Mis en ligne le 16/03/2010
Pourquoi les jeunes et les aînés ne sont-ils interrogés que lorsque les questions les concernent directement, alors qu’ils sont régulièrement oubliés dans les sondages express d’intérêt général ? Pourquoi les personnes d’origine allochtone sont-elles si peu consultées pour les questions d’ordre local et général (urbanisme, politique régionale, etc.) alors que leur avis sera, au contraire, spécifiquement recherché sur les questions internationales sans que l’on cherche à savoir si elles ont une connaissance spécifique de la question. Pourquoi ? La réponse est simple : a priori et clichés. C’est le même type de raisonnement simpliste (sexiste) qui poussera à interroger des femmes sur les questions concernant l’enfance ou la consommation, là où les hommes seront presque exclusivement consultés lorsqu’il s’agit de traiter de questions plus "pointues".
Dans une étude révélée ce lundi par le CSA, à l’initiative de la ministre Fadila Laanan, il apparaît, sans surprise, que, dans les médias audiovisuels, les femmes sont largement sous-représentées par rapport aux hommes (29 % - 71 %); tout comme la population "inactive" (enfants, étudiants, femmes au foyer, retraités, chômeurs, sans-papier). Ce qui entraîne une sur-représentation des catégories professionnelles supérieures (cadres, professions intellectuelles et scientifiques) et une représentation "typée" des minorités culturelles ainsi que des jeunes et des 65 ans et plus. Et que dire des personnes souffrant d’un handicap
La question est donc : cette représentation est-elle le reflet d’une société inégalitaire ou le fruit d’une sélection (in)volontaire et (in)consciente ? En soutenant l’étude réalisée par Catherine Bodson, chercheuse en résidence, le CSA poursuit une réflexion entamée en 2006 mais qui s’était quelque peu enlisée, faute de moyens. Avec le soutien conjugué de la ministre de l’Audiovisuel, de la Fondation Roi Baudouin, du Centre pour l’égalité des chances et de l’AJP (Association des journalistes professionnels), la voilà efficacement remise sur rails. A charge, pour ces différents partenaires, de permettre de corriger, à terme, ces sur et sous-représentations dans les médias "qui ne s’expliquent pas par des facteurs objectifs" .
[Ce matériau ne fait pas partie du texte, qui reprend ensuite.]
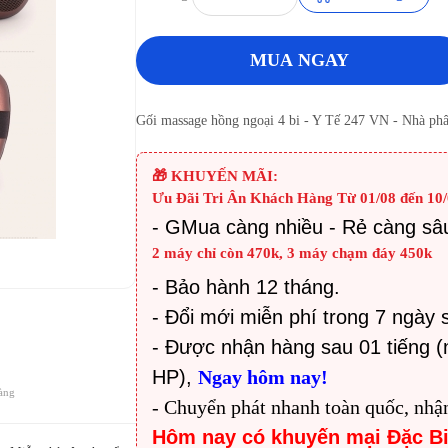
MUA NGAY
Gối massage hồng ngoại 4 bi - Y Tế 247 VN - Nhà phâ
🎁 KHUYẾN MÃI:
Ưu Đãi Tri Ân Khách Hàng Từ 01/08 đến 10/
- G
Mua càng nhiều - Rẻ càng sâ
2 máy chỉ còn 470k, 3 máy chạm đáy 450k
- Bảo hành 12 tháng.
- Đổi mới miễn phí trong 7 ngày 
- Được nhận hàng sau 01 tiếng (
HP),
Ngay hôm nay!
àng
- Chuyển phát nhanh toàn quốc, nhậ
Hôm nay có khuyến mại Đặc B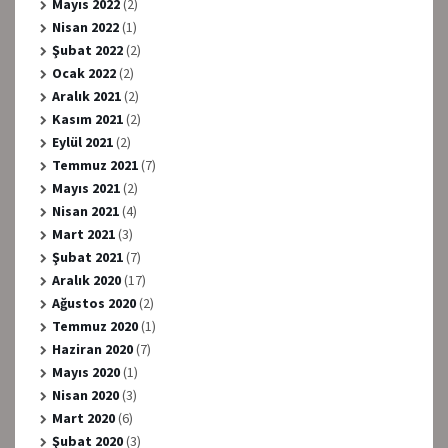
Mayıs 2022
(2)
Nisan 2022
(1)
Şubat 2022
(2)
Ocak 2022
(2)
Aralık 2021
(2)
Kasım 2021
(2)
Eylül 2021
(2)
Temmuz 2021
(7)
Mayıs 2021
(2)
Nisan 2021
(4)
Mart 2021
(3)
Şubat 2021
(7)
Aralık 2020
(17)
Ağustos 2020
(2)
Temmuz 2020
(1)
Haziran 2020
(7)
Mayıs 2020
(1)
Nisan 2020
(3)
Mart 2020
(6)
Şubat 2020
(3)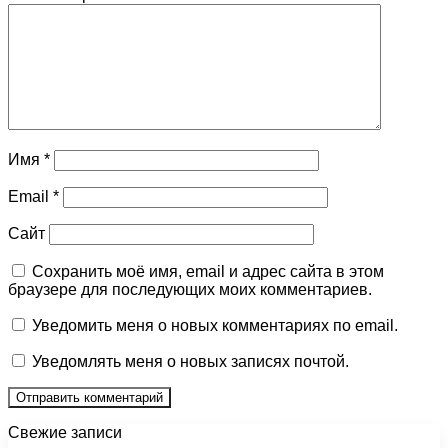
Имя
*
Email
*
Сайт
Сохранить моё имя, email и адрес сайта в этом
браузере для последующих моих комментариев.
Уведомить меня о новых комментариях по email.
Уведомлять меня о новых записях почтой.
Свежие записи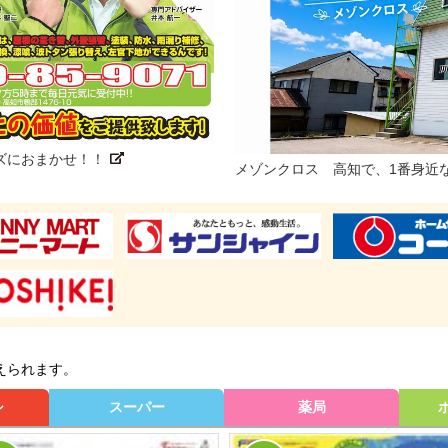
ズにおまかせ！！
メゾンクロス 高知で、1番身近
えられます。
シ
スーパー
薬局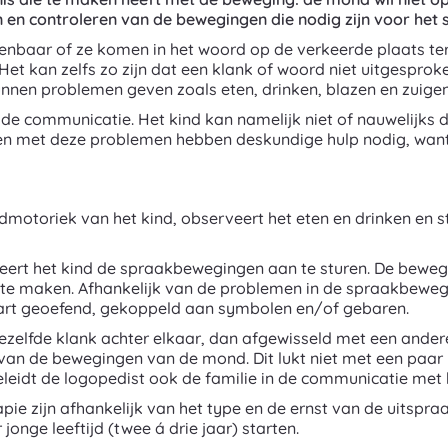
 controleren van de bewegingen die nodig zijn voor het 
enbaar of ze komen in het woord op de verkeerde plaats tere
Het kan zelfs zo zijn dat een klank of woord niet uitgespro
unnen problemen geven zoals eten, drinken, blazen en zuigen
in de communicatie. Het kind kan namelijk niet of nauwelijks
n met deze problemen hebben deskundige hulp nodig, want h
motoriek van het kind, observeert het eten en drinken en s
leert het kind de spraakbewegingen aan te sturen. De beweg
e maken. Afhankelijk van de problemen in de spraakbeweg
rt geoefend, gekoppeld aan symbolen en/of gebaren.
dezelfde klank achter elkaar, dan afgewisseld met een ande
 van de bewegingen van de mond. Dit lukt niet met een paar
leidt de logopedist ook de familie in de communicatie met 
pie zijn afhankelijk van het type en de ernst van de uitspr
jonge leeftijd (twee á drie jaar) starten.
Le plan d’action défini par la ministre prévoit donc la réalisation d’"un baromètre" régulier des programmes télévisés diffusés en Communauté française, soit un outil de sensibilisation des professionnels et un instrument d’évaluation des politiques mises en place par les éditeurs.
Parallèlement à ce diagnostic, attendu pour la première fois en mars 2011, un rapport annuel "des bonnes pratiques" et des progrès réalisés en matière de diversité et d’égalité sera réalisé par le CSA et ses partenaires avant la fin 2010. Tandis que la ministre dit réfléchir à la création d’incitants destinés à stimuler les opérateurs à développer des plans d’égalité et de diversité, tant au niveau du contenu que du recrutement.
"Aujourd’hui, les obligations des médias en matière de promotion de l’égalité et de la diversité sont des obligations générales qui ne sont pas formellement évaluées. Ce plan d’action s’inscrit dans une logique participative, impliquant un engagement volontaire de tous les acteurs concernés." Après évaluation, la ministre examinera si l’adoption de mesures coercitives doit être envisagée pour atteindre l’objectif poursuivi, à savoir : "faire en sorte que les médias audiovisuels soient aussi représentatifs que possible de notre société dans son ensemble" , souligne la ministre Laanan qui refuse, par ailleurs, toute forme de quotas ethniques.